И, как-то по-глупому усмехнувшись, добавил:
— На пленэр...
— Зачем именно туда? — спросил дед.
— Там красиво...
Дед долго смотрел в окно, показалось, что в глазах у него блестели слезы, но — наверное, только показалось. Спустя мгновение дед едва заметно поморщился. Потом кивнул.
— Значит, такова Его воля, — сказал он. — Если это не искушение. Кому дано распознать? Грани так тонки... И — иной раз мы переходим зыбкую границу света и тени, не замечая даже, что темнота становится непроглядной. Нам все кажется — мы можем еще вернуться.
Художник ничего не понял из того, что сказал ему дед. Но — Саша понял. Казалось, он повзрослел, вытянулся, стал грустным. Подошел, сказал едва слышно:
— Дед... Отпусти меня, а? Я думаю, что там в самом деле красиво.
Дед смотрел на него долго, потом улыбнулся, дотронулся до его щеки и тихонечко проговорил:
—
Приближается утро, но еще ночь...Слова эти показались художнику знакомыми, отозвались в сердце нежной болью, но он тщетно напрягал память тогда, пытаясь припомнить, где уже слышал похожее.
Вспомнил позже. Когда они с Сашей приехали к руинам монастыря.
Это было осенью. Под ногами шуршали листья. Вспоминая стихотворение Тадеуша Ружевича, они брели по тропинке, вбирая всей грудью пьянящий запах леса.
— «Молча люди идут по дороге в такой необычной тревоге — не наступить бы на листья»[4], — процитировал Саша, и художник снова был потрясен, насколько близок его душе этот красивый, смущающийся, когда его хвалят, подросток.
«Он чувствует душой то, что я уже не могу». А он? Он уже — «взывает из глубин», из которых не выбраться никогда.

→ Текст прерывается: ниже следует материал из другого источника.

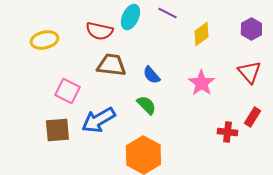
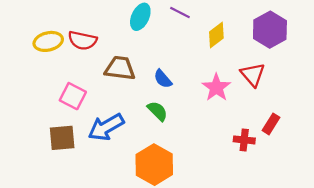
purple hexagon: (251, 29) -> (270, 30), size x1.5
red semicircle: (99, 31) -> (82, 40), moved
red triangle: (249, 72) -> (253, 75), moved

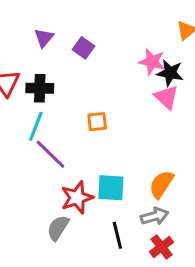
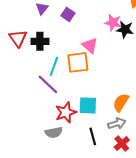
pink triangle: (166, 97) -> (90, 45), moved
orange square: (97, 122) -> (78, 62), size x1.6
cyan line: (36, 126) -> (54, 66), moved
gray semicircle: (58, 228) -> (54, 132), turned -132

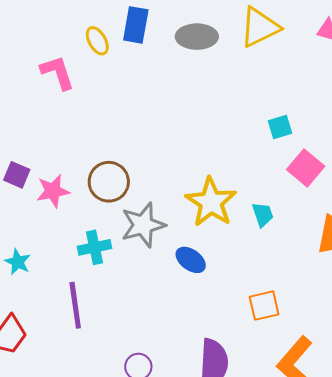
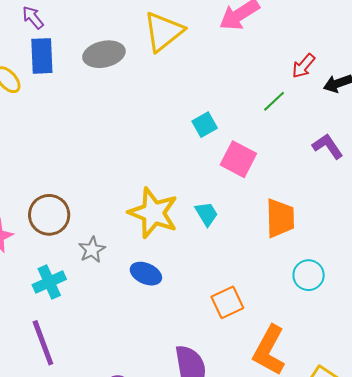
gray star: (143, 225) -> (92, 250), size x0.6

De profundis clamo ad te, Domine...
Они сами решили прогуляться, оставили машину на поляне, впереди у них был целый день.

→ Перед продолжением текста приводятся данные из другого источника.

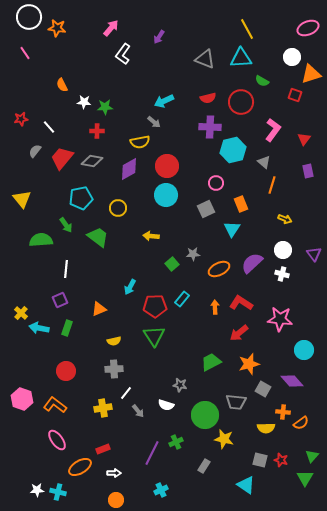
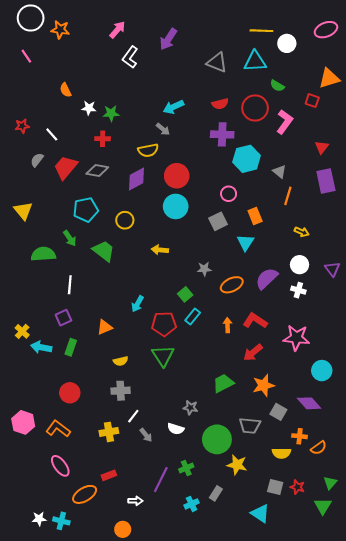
yellow line: (247, 29) -> (261, 31), turned -60
purple arrow: (159, 37) -> (168, 39), size x1.5
white circle: (292, 57) -> (287, 43), moved
pink L-shape: (273, 130) -> (285, 122), moved
purple rectangle: (308, 171) -> (326, 181), size x1.6
green square: (172, 264) -> (185, 294), moved
white arrow: (114, 473) -> (135, 501), moved
cyan cross: (161, 490) -> (192, 504), moved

Сказочный, осенний, теплый день. Деревья стояли, гордясь своим золотым одеянием, кое-где они были багряные, а в некоторых местах еще мелькала изумрудная зелень.
Саша вспоминал все стихи про осень, какие знал — читал их нараспев, иногда останавливался, смотрел в небо, щуря ресницы.
Художник видел, как мальчик счастлив — может быть, впервые за последнее время.
Мне прошептали ночью осенней
Как-то сухие листья:
«Бога ищите в каждом мгновенье
Вашей нелегкой жизни!»[5]
Он почти прошептал эти строчки, и художник замер. Он не стал спрашивать, чье это стихотворение, откуда оно — он вообще не хотел почему-то признаться, что слышал эти тихие слова, слетевшие с губ мальчика.
В тот день он признался себе в том, что ему хочется, чтобы Саша был его сыном. В том, что его собственный родной Димка прост до примитивности и из него никогда не получится путного художника. А вот этот тоненький задумчивый мальчишка непременно станет великим, художник в этом не сомневался, и ему чудилась здесь несправедливость. Точно Бог смеялся над ним. Их семья, гордящаяся своей принадлежностью к интеллигенции — прадед был искусствоведом, музей существовал благодаря ему! Невольно вспоминался прадед Канатопов, этот выходец из самых низов общества, этот, как бы сейчас сказали, маргинал... «Все должно быть наоборот, — думал он. — Димка не чувствует так тонко, не видит красоты. Ему наплевать. Моим сыном должен был быть Саша».
Но в этот же момент сам устыдился своих мыслей — вспомнил про недотепу сына, который не был виноват в том, что на нем решила отдохнуть матушка-природа.
Он ушел в свои мысли, а Саша ушел от него — далеко, теперь он был уже на выходе из леса, замер — точно задохнулся... Художник ускорил шаг, подошел к нему и сам был потрясен этой, всегда величественной разрушенной церковью, сегодня ему показалось, что в этой знакомой картине появилось что-то особенное, чего раньше не было.
Лучи солнца, бережно касаясь старых, поеденных грибком и плесенью стен, не обнажали черных пятен времени — напротив, скрывали их, и стены казались белыми, а — листья, осыпавшие обезглавленную верхушку и позолоченные солнцем, создавали ощущение, что сама природа пытается воссоздать то, что когда-то разрушил человек.